Even in 1970, the minimum salary for an NFL veteran was a mere $10,000.

Obviously the financial stakes are much higher now. Pro sports teams have mushroomed into billion dollar valuations, making owners obscene profits and setting up a lot of players for life.

If anyone works a side job now, it's more of a novelty than necessity. NFL players spend offseasons staying in shape. Teams with returning head coaches can start their offseason training programs in mid-April, just a couple months after the Super Bowl and more than three months before training camps begin.

Between mid-April and mid-July, there is a smattering of OTAs, minicamps, rookie minicamps, weight training and injury rehab. Much of it requires players, coaches and support staff to be in attendance at team facilities.

This year, of course, has necessitated all sorts of changes on the fly. Virtually everything is being done, well, virtually in the wake of the coronavirus pandemic.

None of it qualifies as ideal. At the most, in this moment, teams are making the best of a bad situation.

But maybe some of what's happening right now should be adopted next offseason and beyond — in whatever qualifies as normal times?

Vikings coach Mike Zimmer did a video call from his ranch in Kentucky on Wednesday. In a regular year, he would certainly spend some offseason time there. But he would also be grinding away and working long hours at the Vikings facility for big chunks or April, May and June.
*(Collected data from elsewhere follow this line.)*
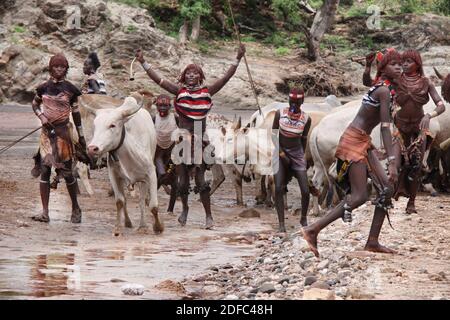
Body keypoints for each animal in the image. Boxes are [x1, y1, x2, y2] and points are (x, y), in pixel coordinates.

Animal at [84, 96, 162, 236]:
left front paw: (158, 227)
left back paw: (142, 225)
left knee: (142, 200)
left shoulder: (150, 174)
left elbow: (152, 205)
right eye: (95, 125)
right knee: (125, 199)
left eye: (112, 125)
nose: (92, 148)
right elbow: (120, 201)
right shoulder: (114, 176)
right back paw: (128, 222)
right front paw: (117, 228)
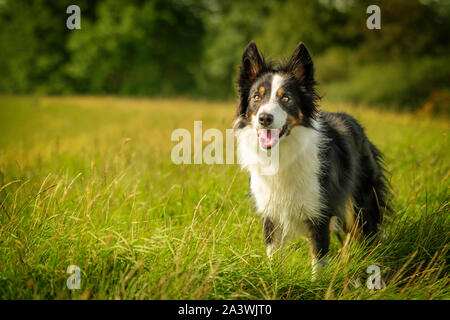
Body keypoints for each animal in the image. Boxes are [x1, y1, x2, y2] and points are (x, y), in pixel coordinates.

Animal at [234, 40, 388, 276]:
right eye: (256, 97)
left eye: (286, 98)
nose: (264, 118)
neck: (282, 153)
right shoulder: (271, 214)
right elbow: (273, 256)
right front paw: (274, 279)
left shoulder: (320, 213)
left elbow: (319, 259)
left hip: (361, 202)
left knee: (364, 233)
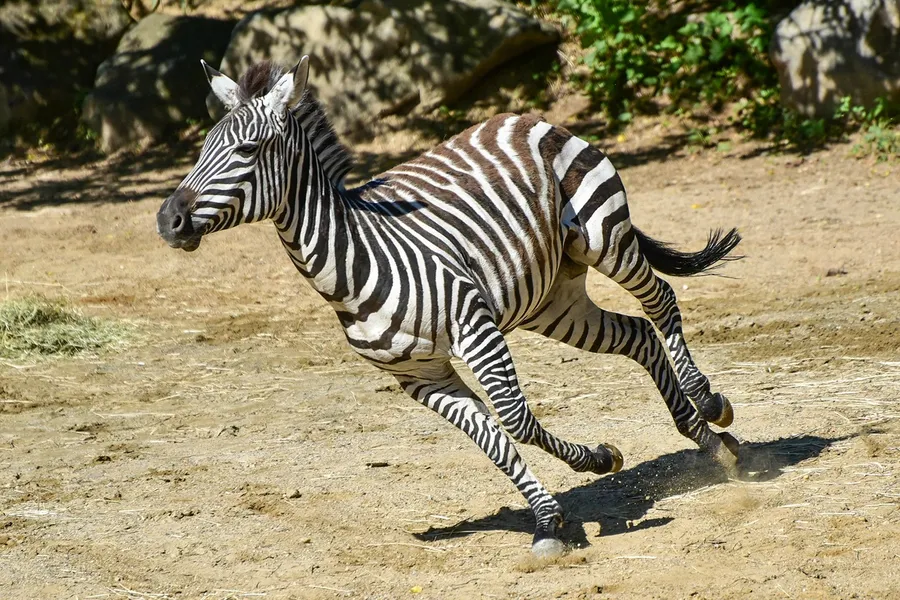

This year? Zimmer is hanging with his family, including son Adam — also a Vikings defensive staffer.

"Today, I woke up, I got a skid steer [loader], I went in the back, and did some work way back there," Zimmer said. "Then I came back, we had a defensive staff meeting, offensive meetings with the players, and then I took a break, that was this afternoon after the defensive meetings. … I got on the tractor and got the fields ready to plant and then I came up here for a defensive staff meeting. And then in the evenings we just kind of hang out, build a fire, get takeout. Adam loves smoking stuff on the smoker. He'll go jump in the hot tub, and I'll watch some 'Chicago P.D.' or something."

That sounds like a pretty good work-life balance — one that some of us, during our best stay-at-home days, might be able to relate to. Part of what's happening right now is completely stressful, but imagine that kind of workday and balance, at least some of the time, during a less stressful time.

Colts GM Chris Ballard seems to be realizing the benefits of that very thing, even if he was thrust into it by our current situation.

"It's been interesting just with my family being home these last three-and-a-half weeks," Ballard said around the time of last months NFL draft. "I almost forget – we have dinner tonight. We have dinner every night together. Our lives have been taken over by youth sports – they really had for the good. All of our kids are active. They have been in youth sports and so it was hard to get us all together at any point just to spend time together as a family, to eat dinner – little things you kind of take for granted that we're doing now every night. … To watch my kids – it's almost like when I grew up – to watch them have to go out and play in the yard and play baseball in the yard and find time with each other. That's been rewarding. I'm not gonna lie, that's been very rewarding."

Players are doing virtual workouts and studying. Whatever is being lost in technique and nuance might be gained in the decompression of mind and body from the grind of a long year.

I'm not suggesting that players leave in January and come back in July like the old days, but maybe there's less of a need for everyone — even the ultra-serious NFL — to rush around and fill up schedules.

Maybe at least a lot of what happens this time of year in the NFL can and should be done virtually?

Think of it as necessity being the mother of re-invention.